Cruizers Convenience Marketplace, the retail arm of Chapel Hill, N.C.-based Holmes Oil, first offered Coca-Cola’s freshly brewed Fuze Tea at its locations with Subway restaurants. Due to the success of the fresh dispensed tea, Holmes Oil reconfigured the merchandising of its dispensed-tea program in April. The company eliminated dispensed fountain tea, switching to freshly brewed iced tea and serving it in a stainless-steel urn. Cruizers stores now offer sweetened and unsweetened freshly brewed iced tea, and the beverages are included in bundling programs.
“There are now more beverage choices; tea has become evolutionary. It’s a noncarbonated and refreshing choice that is better for you, so [we] decided to enhance the program,” says John Zikias, COO of Holmes Oil. “By 2014, Holmes Oil will have freshly brewed iced tea in all of its stores.”
According to a July 2013 Mintel report on fresh tea and ready-to-drink (RTD) tea, sales are predicted to rise to $7.3 billion across all retail channels by the end of 2013. Mintel predicts a continued rise in tea consumption through 2018 due to “consumers’ increasing attention … toward the health of the food and drink products they choose. … Future success relies not only on continued innovation, but also the adoption of tea by new consumers who are looking for healthy beverage options.”
The report also indicated that 75% of respondents ages 18 to 24 believe tea is better for you than coffee. Sixty-eight percent of the same age group believes RTD teas are healthier than soft drinks.
“Population growth and healthier consciences have helped to keep the tea and ready-to-drink tea category growing year over year,” the report says.
And the public has indeed become more aware of what they put inside their bodies over the past few years. The health effects of soda have made headlines in the wake of New York Mayor Michael Bloomberg’s attempted ban of soda and other sugary drinks 16 ounces or larger. In July, the ban was voted unconstitutional, but the debate over sugary drinks continues to rage on.

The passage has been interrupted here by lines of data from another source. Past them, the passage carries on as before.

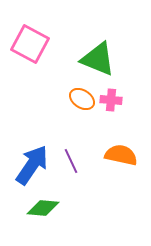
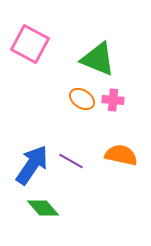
pink cross: moved 2 px right
purple line: rotated 35 degrees counterclockwise
green diamond: rotated 44 degrees clockwise
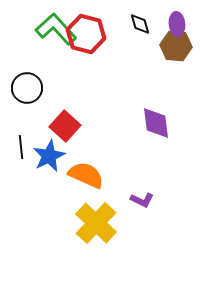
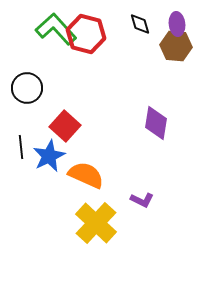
purple diamond: rotated 16 degrees clockwise
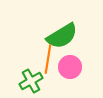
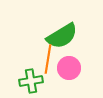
pink circle: moved 1 px left, 1 px down
green cross: rotated 20 degrees clockwise
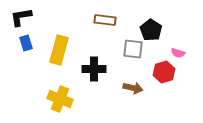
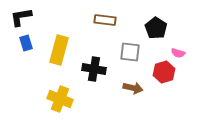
black pentagon: moved 5 px right, 2 px up
gray square: moved 3 px left, 3 px down
black cross: rotated 10 degrees clockwise
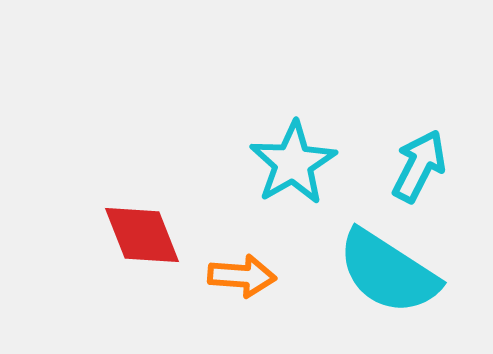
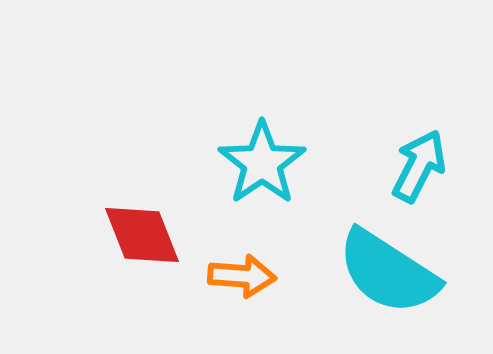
cyan star: moved 31 px left; rotated 4 degrees counterclockwise
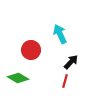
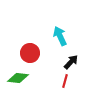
cyan arrow: moved 2 px down
red circle: moved 1 px left, 3 px down
green diamond: rotated 25 degrees counterclockwise
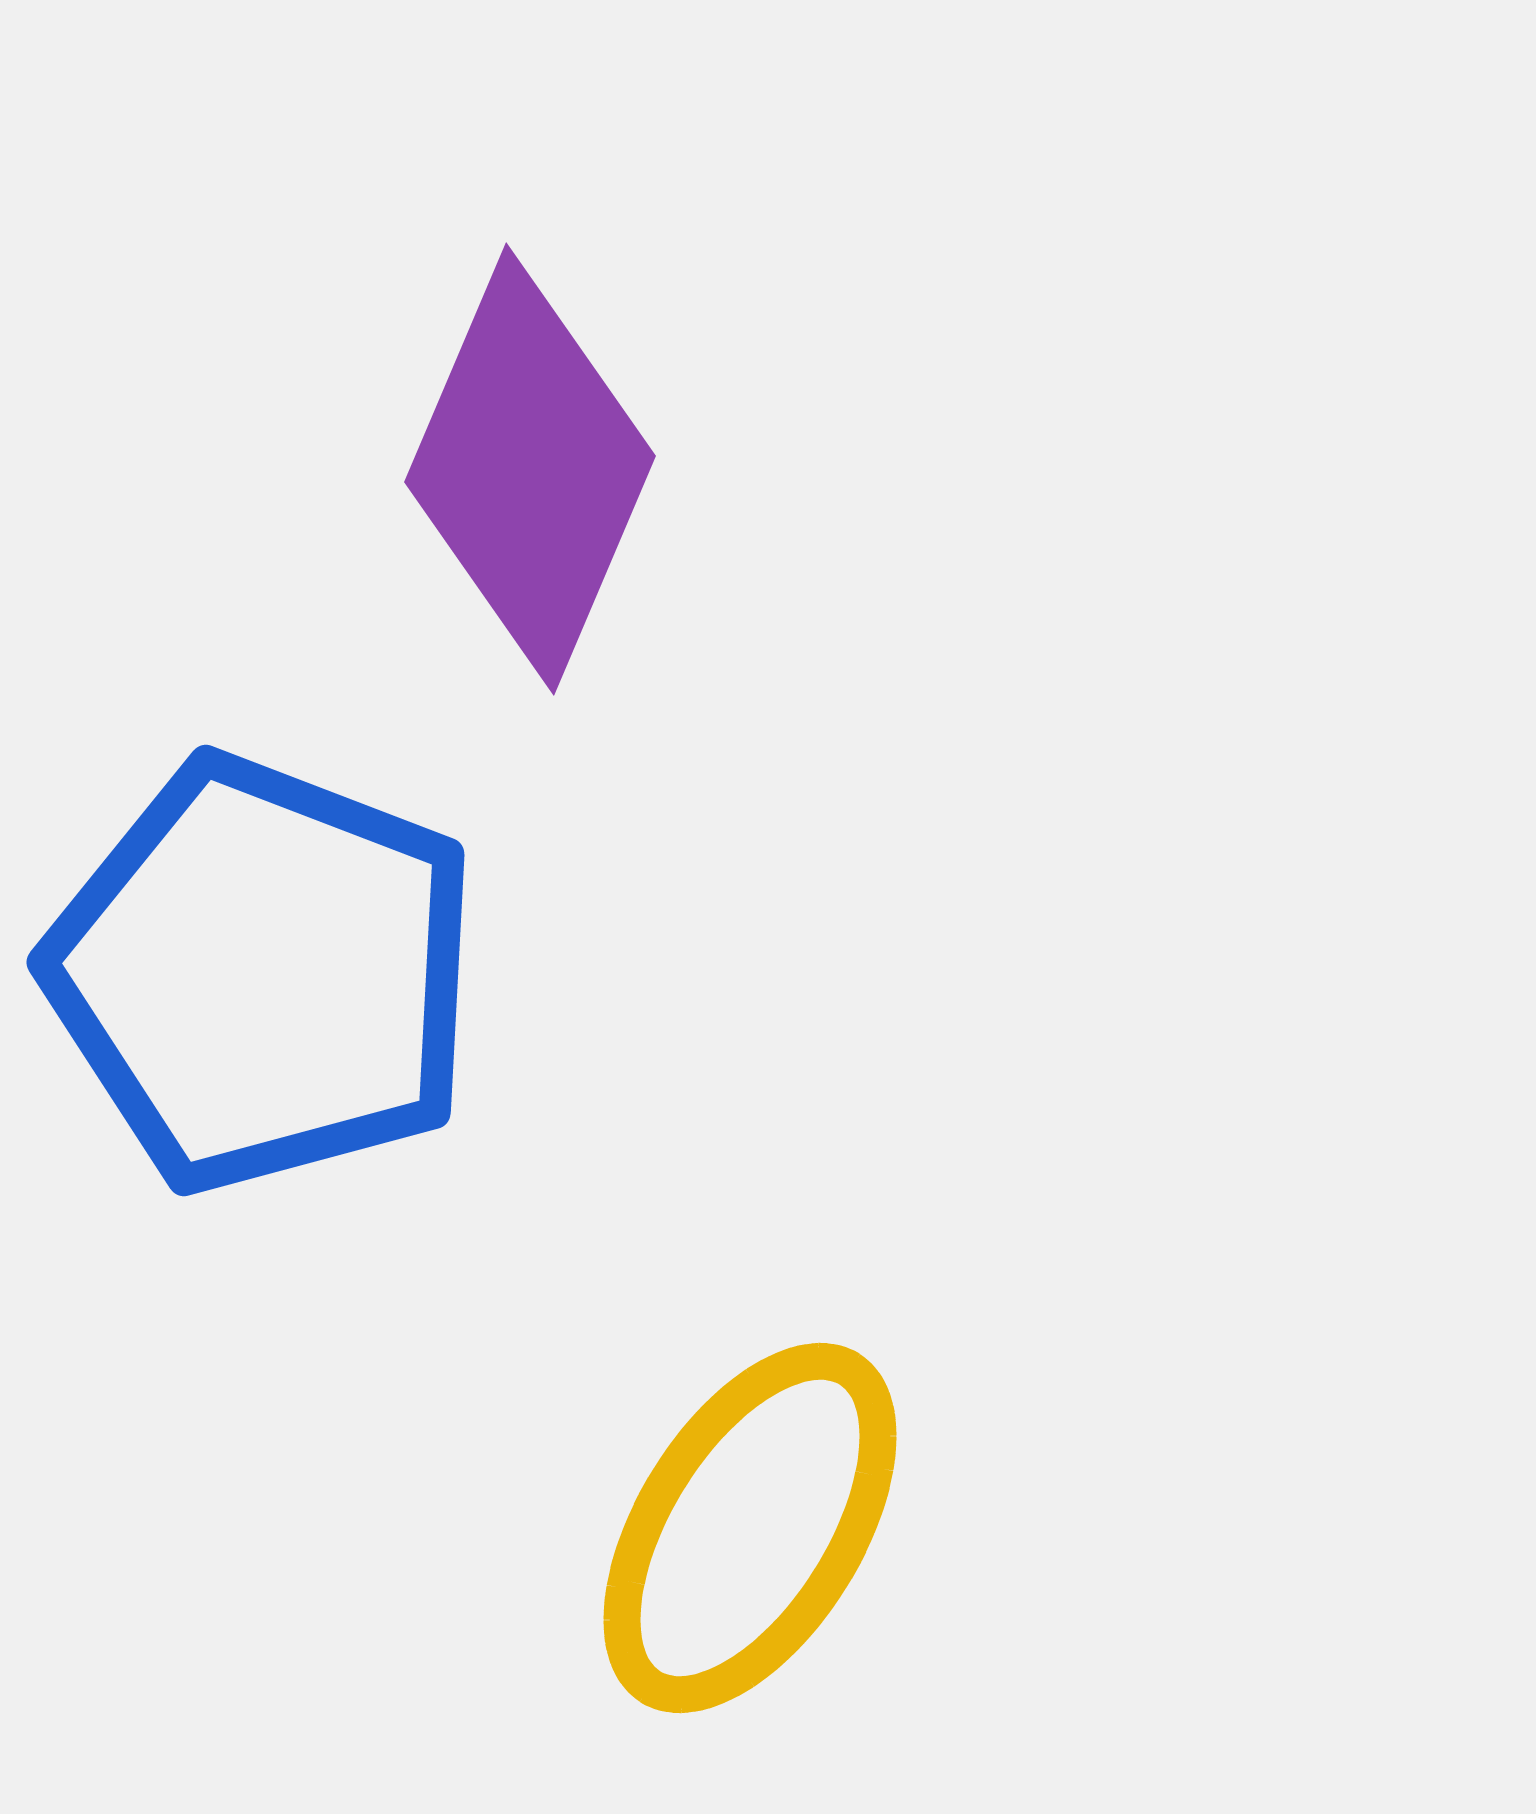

The Harvard School of Health study “Sugary Drinks or Diet Drinks: What’s the Best Choice?” says, “The evidence is strong that cutting back on sugary drinks—or eliminating them altogether—may help with weight control and will almost surely lower the risk of diabetes. There’s emerging evidence that sugary drinks increase the risk of heart disease.”
These health concerns may be a benefit for tea. According to WebMD’s article “The Types of Teas and Their Health Benefits,” “Studies have found that some teas may help with cancer, heart disease, and diabetes; encourage weight loss; lower cholesterol; and bring about mental alertness. Tea also appears to have antimicrobial qualities.”
“There doesn’t seem to be a downside to tea. I think it’s a great alternative to coffee. … First, tea has less caffeine. It’s pretty well established that the compounds in tea, their flavonoids, are good for the heart and may reduce cancer,” says American Dietetic Association spokeswoman Katherine Tallmadge in the WebMD article.